Le rapport est accompagné des recommandations du directeur général sur les suites qu’il convient ou non de donner à l’enquête. Ces recommandations indiquent, le cas échéant, les mesures disciplinaires, administratives, financières et/ou judiciaires que doivent prendre les institutions, les organes ou les organismes ainsi que les autorités compétentes des États membres concernés et précisent en particulier le montant estimé des recouvrements et la qualification juridique préliminaire des faits constatés.
2. De tels rapports et recommandations sont élaborés en tenant compte du droit national de l’État membre concerné. Les rapports ainsi dressés constituent, au même titre et dans les mêmes conditions que les rapports administratifs établis par les contrôleurs administratifs nationaux, des éléments de preuve recevables dans les procédures administratives ou judiciaires de l’État membre où leur utilisation s’avère nécessaire. Ils sont soumis aux mêmes règles d’appréciation que celles applicables aux rapports administratifs établis par les contrôleurs administratifs nationaux et ont la même force probante que ceux-ci.
3. Les rapports et les recommandations élaborés à la suite d’une enquête externe et tout document utile y afférent sont transmis aux autorités compétentes des États membres concernés conformément à la réglementation relative aux enquêtes externes et, s’il y a lieu, aux services compétents de la Commission.
4. Les rapports et recommandations élaborés à la suite d’une enquête interne et tout document utile y afférent sont transmis à l’institution, à l’organe ou à l’organisme concerné. Cette institution, cet organe ou cet organisme donne aux enquêtes internes les suites, notamment disciplinaires et judiciaires, que leurs résultats appellent, et en rend compte à l’Office, dans un délai qui est fixé dans les recommandations accompagnant le rapport ainsi que sur demande de l’Office.

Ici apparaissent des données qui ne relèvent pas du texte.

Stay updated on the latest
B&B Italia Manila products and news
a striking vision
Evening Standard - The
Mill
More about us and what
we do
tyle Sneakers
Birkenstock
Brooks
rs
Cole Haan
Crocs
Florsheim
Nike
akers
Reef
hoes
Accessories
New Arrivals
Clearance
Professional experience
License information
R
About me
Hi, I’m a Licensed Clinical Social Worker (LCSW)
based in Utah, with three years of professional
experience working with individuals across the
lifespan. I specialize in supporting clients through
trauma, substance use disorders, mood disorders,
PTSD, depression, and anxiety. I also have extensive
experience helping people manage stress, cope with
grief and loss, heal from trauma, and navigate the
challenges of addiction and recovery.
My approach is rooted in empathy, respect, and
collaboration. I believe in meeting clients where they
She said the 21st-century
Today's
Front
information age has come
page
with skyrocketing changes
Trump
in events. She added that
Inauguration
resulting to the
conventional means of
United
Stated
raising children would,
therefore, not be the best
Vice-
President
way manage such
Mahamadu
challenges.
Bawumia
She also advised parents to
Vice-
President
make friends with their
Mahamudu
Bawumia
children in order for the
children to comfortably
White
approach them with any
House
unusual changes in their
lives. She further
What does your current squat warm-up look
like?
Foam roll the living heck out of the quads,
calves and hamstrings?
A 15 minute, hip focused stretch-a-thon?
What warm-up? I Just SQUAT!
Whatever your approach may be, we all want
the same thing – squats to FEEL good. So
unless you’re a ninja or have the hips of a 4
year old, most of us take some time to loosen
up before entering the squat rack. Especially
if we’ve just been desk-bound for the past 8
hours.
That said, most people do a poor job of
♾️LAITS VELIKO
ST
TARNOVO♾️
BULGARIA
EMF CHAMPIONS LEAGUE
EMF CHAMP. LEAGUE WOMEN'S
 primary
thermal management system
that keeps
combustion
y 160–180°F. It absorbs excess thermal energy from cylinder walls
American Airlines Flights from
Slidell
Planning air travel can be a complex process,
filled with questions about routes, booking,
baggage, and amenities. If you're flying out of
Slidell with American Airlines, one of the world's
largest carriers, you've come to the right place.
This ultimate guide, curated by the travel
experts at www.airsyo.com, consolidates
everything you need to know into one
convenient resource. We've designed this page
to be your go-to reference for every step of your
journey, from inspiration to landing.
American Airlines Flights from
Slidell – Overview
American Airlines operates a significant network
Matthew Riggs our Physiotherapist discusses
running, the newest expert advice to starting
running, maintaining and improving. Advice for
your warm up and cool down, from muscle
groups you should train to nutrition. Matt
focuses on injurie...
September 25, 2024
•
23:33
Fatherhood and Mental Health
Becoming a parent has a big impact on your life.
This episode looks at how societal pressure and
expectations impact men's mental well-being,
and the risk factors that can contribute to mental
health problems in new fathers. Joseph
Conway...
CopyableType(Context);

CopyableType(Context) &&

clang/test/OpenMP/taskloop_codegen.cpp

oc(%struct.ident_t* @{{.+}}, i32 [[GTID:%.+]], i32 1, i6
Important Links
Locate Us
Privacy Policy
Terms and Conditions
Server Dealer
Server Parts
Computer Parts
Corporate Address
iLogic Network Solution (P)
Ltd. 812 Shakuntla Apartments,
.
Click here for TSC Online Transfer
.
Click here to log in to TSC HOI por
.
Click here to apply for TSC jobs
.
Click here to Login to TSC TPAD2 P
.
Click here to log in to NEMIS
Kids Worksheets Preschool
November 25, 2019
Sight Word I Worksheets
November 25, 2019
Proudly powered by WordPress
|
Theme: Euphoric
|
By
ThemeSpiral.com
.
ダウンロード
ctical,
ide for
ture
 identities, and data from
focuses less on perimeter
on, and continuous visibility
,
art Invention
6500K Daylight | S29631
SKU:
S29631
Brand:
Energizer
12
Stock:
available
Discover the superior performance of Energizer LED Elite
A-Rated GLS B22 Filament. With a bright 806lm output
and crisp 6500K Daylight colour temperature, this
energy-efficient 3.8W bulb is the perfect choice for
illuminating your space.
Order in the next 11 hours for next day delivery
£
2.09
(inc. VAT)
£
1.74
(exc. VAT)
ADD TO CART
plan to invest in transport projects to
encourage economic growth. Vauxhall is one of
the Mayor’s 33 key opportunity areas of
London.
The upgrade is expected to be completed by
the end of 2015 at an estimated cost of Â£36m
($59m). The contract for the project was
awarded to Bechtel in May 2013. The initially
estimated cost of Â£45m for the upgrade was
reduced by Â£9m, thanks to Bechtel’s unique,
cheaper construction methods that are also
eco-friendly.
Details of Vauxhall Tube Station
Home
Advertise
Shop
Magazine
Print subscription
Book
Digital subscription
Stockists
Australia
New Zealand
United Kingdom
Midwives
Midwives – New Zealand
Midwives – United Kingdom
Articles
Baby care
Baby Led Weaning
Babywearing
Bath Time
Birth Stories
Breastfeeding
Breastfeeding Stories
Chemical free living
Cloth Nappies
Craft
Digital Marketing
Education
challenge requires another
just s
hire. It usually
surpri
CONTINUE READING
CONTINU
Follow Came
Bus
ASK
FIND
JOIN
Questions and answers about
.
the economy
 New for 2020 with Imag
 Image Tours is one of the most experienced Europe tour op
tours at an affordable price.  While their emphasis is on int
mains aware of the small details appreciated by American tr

5. Lorsque le rapport établi à la suite d’une enquête interne révèle l’existence de faits susceptibles de donner lieu à des poursuites pénales, cette information est transmise aux autorités judiciaires de l’État membre concerné.
6. À la demande de l’Office, les autorités compétentes des États membres concernés lui envoient, en temps utile, des informations sur les suites éventuellement données, après la transmission par le directeur général de ses recommandations conformément au paragraphe 3 et après la transmission par l’Office de toute information conformément au paragraphe 5.
7. Sans préjudice du paragraphe 4, si, à l’issue d’une enquête, aucune charge ne peut être retenue contre la personne concernée, le directeur général clôt l’enquête portant sur cette personne et l’en informe dans un délai de dix jours ouvrables.
8. Lorsqu’un informateur qui a transmis à l’Office des informations conduisant ou se rapportant à une enquête le demande, l’Office peut informer l’informateur que l’enquête a été close. L’Office peut, toutefois, rejeter une telle demande s’il considère que cette demande est de nature à porter préjudice aux intérêts légitimes de la personne concernée, à l’efficacité de l’enquête et de ses suites ou aux exigences de confidentialité.